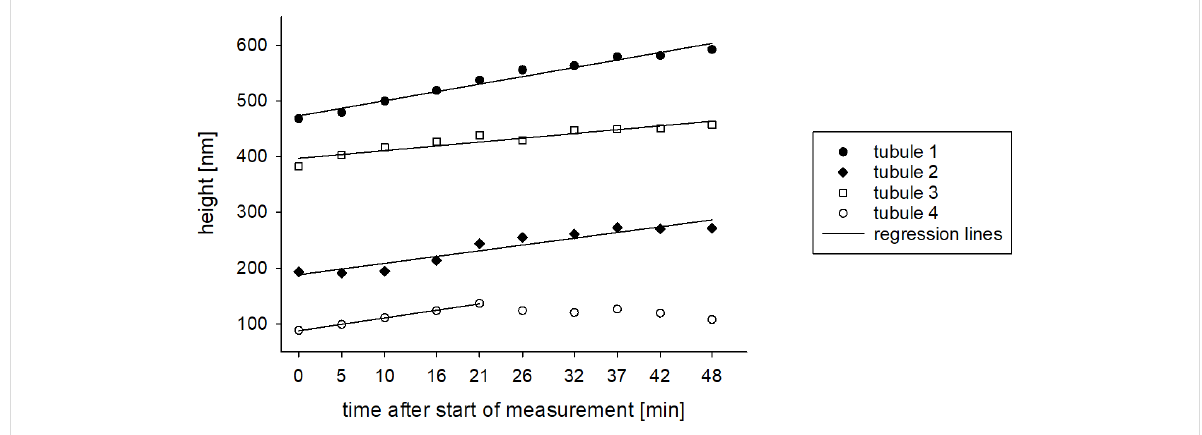
Figure 7: Diagram of height increase of vertically growing tubules from a wax solution on glass. Time zero represents height measurements 22 h and 29 min after the application of the wax solution. The curves were fitted by linear regression lines (f = y 0 + a·x). R² ≥ 0.9.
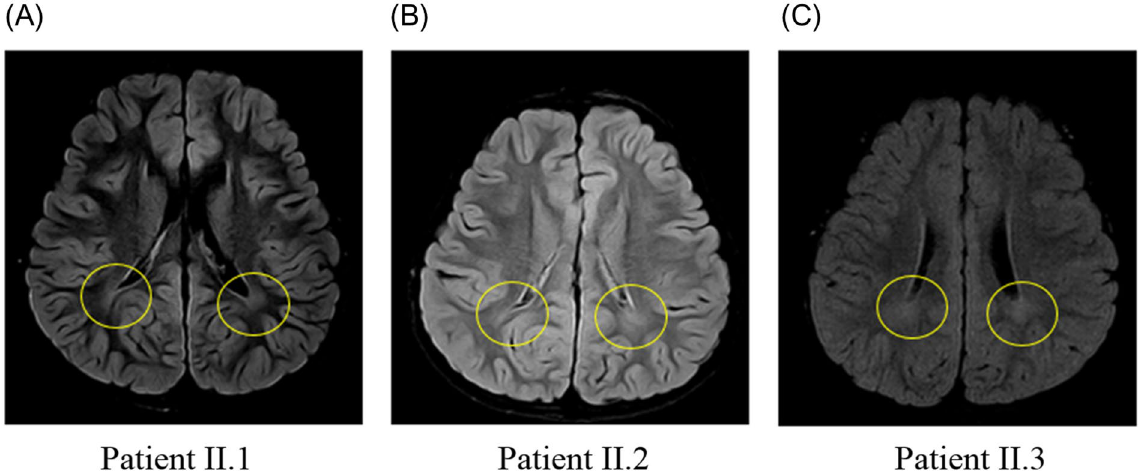
Figure 3. Fluid-attenuated inversion recovery (FLAIR) magnetic resonance image of patients. ( A , Patient II.1; B , Patient II.2; C , Patient II.3) FLAIR imaging shows ill-defined lesion of periventricular white matter which is shown in yellow circle.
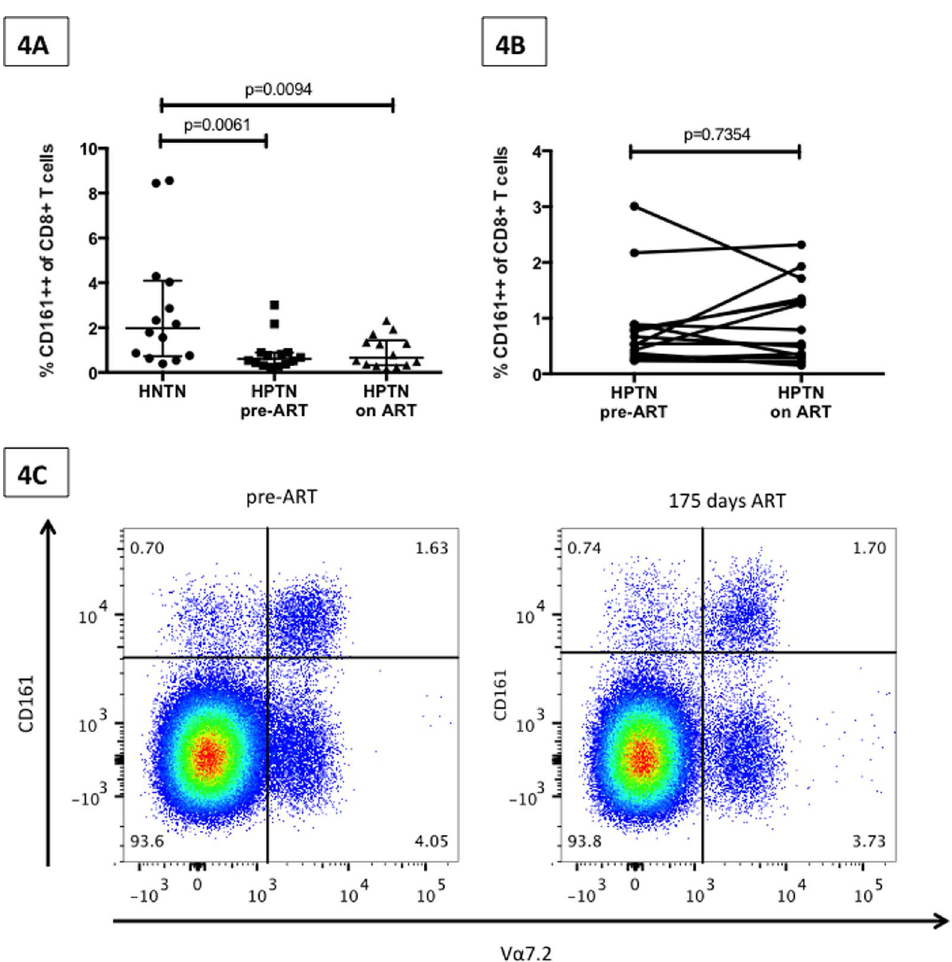
Figure 4. Impact of Antiretroviral treatment (ART) on CD161 ++ CD8 + T cell frequency. Figure 4A: Graph displaying CD161 ++ CD8 + T cell frequency (median and interquartile range) from 14 HIV negative TB negative individuals (HNTN) and 14 HIV positive TB negative individuals (HPTN) prior to ART initiation (pre-ART) and on virally suppressive ART (on ART). P-value reported from two-sided Mann-Whitney tests with threshold for significance p=0.025 after Bonferroni correction for 2 comparisons. Figure 4B: Paired CD161 ++ CD8 + T-cell frequencies in HIV-positive individuals prior to and following virally suppressive ART (p-value reported for Wilcoxon matched pairs test). Figure 4C: FACS plots (gated on the CD8 + T cell population) displaying the lack of change in the CD161 ++ CD8 + population (co-stained with the MAIT cell semi-invariant TCR, V a 7.2) prior to and after 6 months of ART in a representative subject.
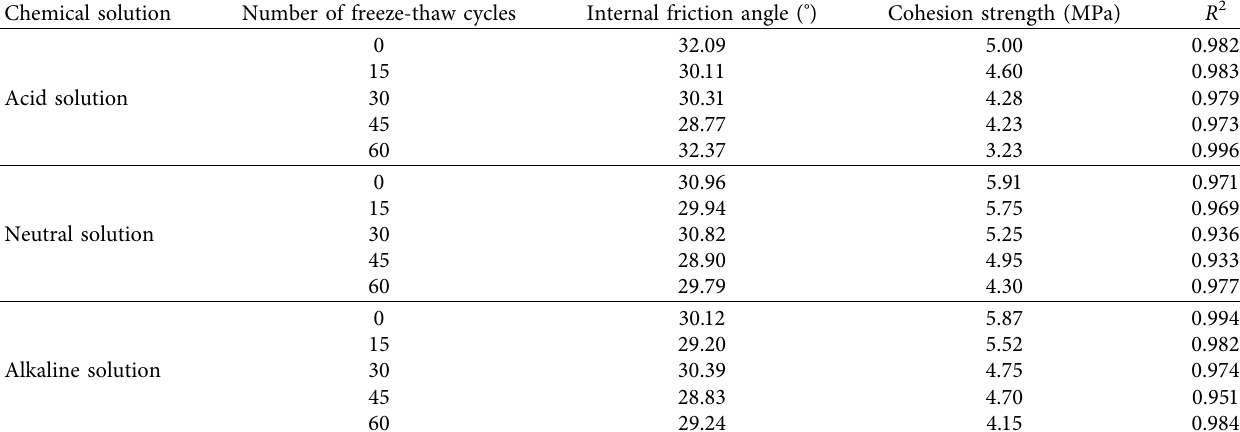
Table 3: Internal friction angle and cohesion strength of sandstone samples under the coupling action of chemical solution erosion and freeze-thaw cycles.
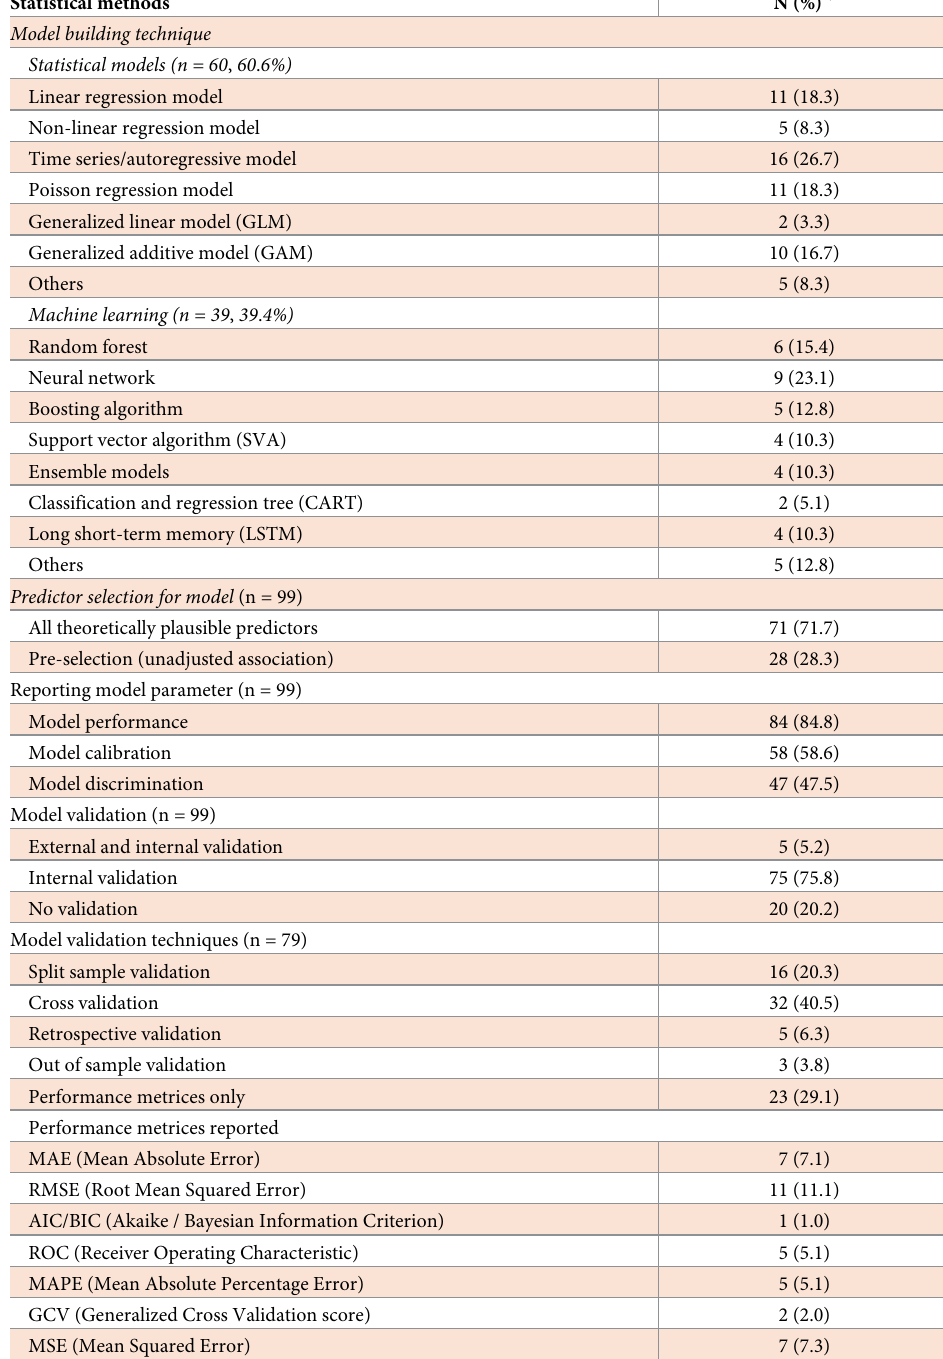
Table 3. Statistical methods used among models (n =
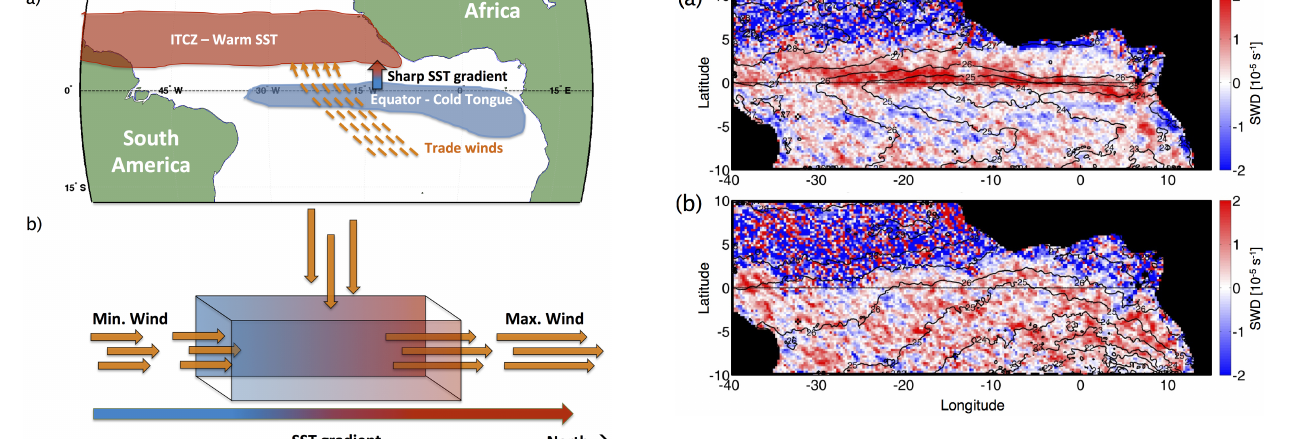
Figure 2. Tropical Atlantic monthly maps of mean surface wind divergence (in units of 10 − 5 s − 1 , color) and sea-surface tempera- ture ( ◦ C, black contours) for (a) July and (b) October 2007, using QuikSCAT-SeaWinds and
==================================================
▶ EXERCISE PROMPT
Copy out all the lines of the records that include "Table".

▶ EXERCISE OUTPUT
Table 3: Internal friction angle and cohesion strength of sandstone samples under the coupling action of chemical solution erosion and freeze-thaw cycles.
Table 3. Statistical methods used among models (n =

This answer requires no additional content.